It has been too long since I’ve written here. To get you up to speed on my activities, I decided to write a blog post about it.


Most of my time in 2021 was spent planning and executing a 67-day road trip across the USA. This expedition was initially slated for the spring of 2020, but we all know why that had to be scrapped. However, anyone who knows me can tell you that I cannot stay in one place too long. Even when it comes to small things: when I talk on the phone, I pace; when I sit, I have the bad habit of shifting around. But in a larger scheme, I have often felt a Thoreau-esque urge to try out new lifestyles, and thus, travel is a must in my life.


From where I’m typing, I can see a scrape-off map of the world that keeps track of the places I’ve been. It is a constant reminder of all the places I still haven’t been. However, over the twenty-five years of my life, I’ve made much progress, and it may very well be the proudest achievement with my life. I could not have written Follow Me were it not for my travels, and my next novel (whose seed sprouted during this summer trip) could also never occurred to me had I never been to Cambodia.

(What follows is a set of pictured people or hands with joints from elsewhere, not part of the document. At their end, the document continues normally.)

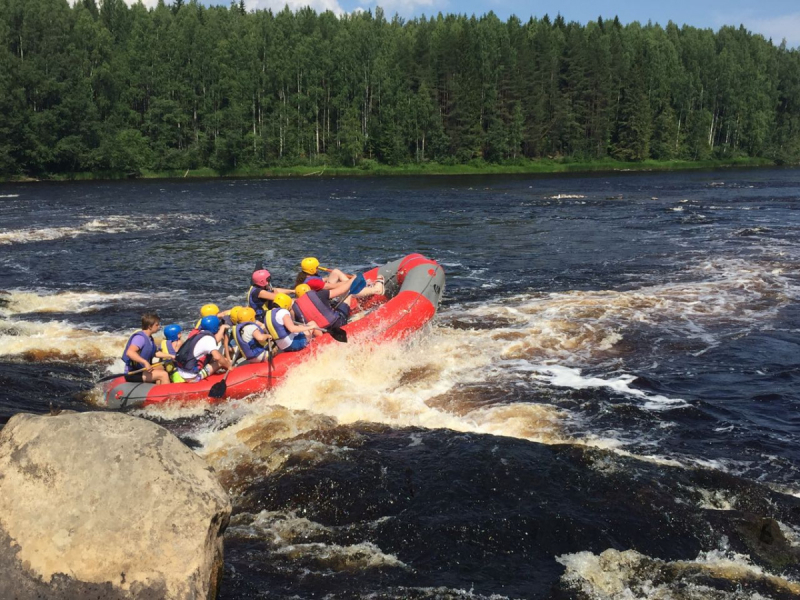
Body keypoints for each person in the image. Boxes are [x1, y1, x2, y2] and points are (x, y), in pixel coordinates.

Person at [173, 315, 231, 383]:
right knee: (222, 362)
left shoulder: (199, 334)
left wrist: (222, 328)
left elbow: (215, 340)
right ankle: (230, 374)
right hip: (192, 377)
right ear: (215, 327)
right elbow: (218, 357)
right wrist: (229, 366)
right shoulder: (209, 339)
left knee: (219, 360)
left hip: (181, 371)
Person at [121, 313, 170, 385]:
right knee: (163, 374)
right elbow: (130, 352)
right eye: (157, 325)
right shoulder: (140, 338)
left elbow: (154, 353)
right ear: (150, 326)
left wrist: (170, 356)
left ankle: (157, 390)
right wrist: (145, 362)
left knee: (162, 368)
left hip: (141, 370)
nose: (159, 327)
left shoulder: (149, 338)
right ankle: (167, 395)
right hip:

The road trip itself was astonishing. Among the highlights, I saw a black bear and her two cubs in King’s Canyon, a shooting star in Black Canyon of the Gunnison, a mountain goat charging a dog in North Cascades (no one was injured, thankfully), 2,000 year-old sequoias that by all means should’ve been killed from wildfires but somehow persevered, a moose eating from the bottom of a lake in Glacier National Park, rain as I drove into Death Valley, a bighorn sheep and her baby exploring Badlands, and bison walking within five feet of me in Yellowstone. I gained more elevation than I ever had before, completed day hikes of over twenty miles, and even carried War and Peace (I only brought one book on the trip) up to Angel’s Landing in Zion National Park.


There is much more, but if pictures are worth 1,000 words, and I have over 1,000 pictures, it does not take a mathematician to know there is not enough space to describe everything I witnessed, did, and felt. Suffice to say that it was everything I needed and more, and I am beyond thankful to have been able to do it.


Now that my travels are over for now, I have returned in earnest to getting my novel copyedited and the cover chosen. Publishing a book is hopefully longest and most difficult the first time around, and from there on out, it’ll get simpler. One of the things I learned on this trip is that sometimes, decisions must simply be made and action taken, or else you’ll spend all that time instead bound up by indecision. It’s better to make mistakes but move forward than to stay in the same place. Hopefully, I can apply that knowledge as well as it deserves to be.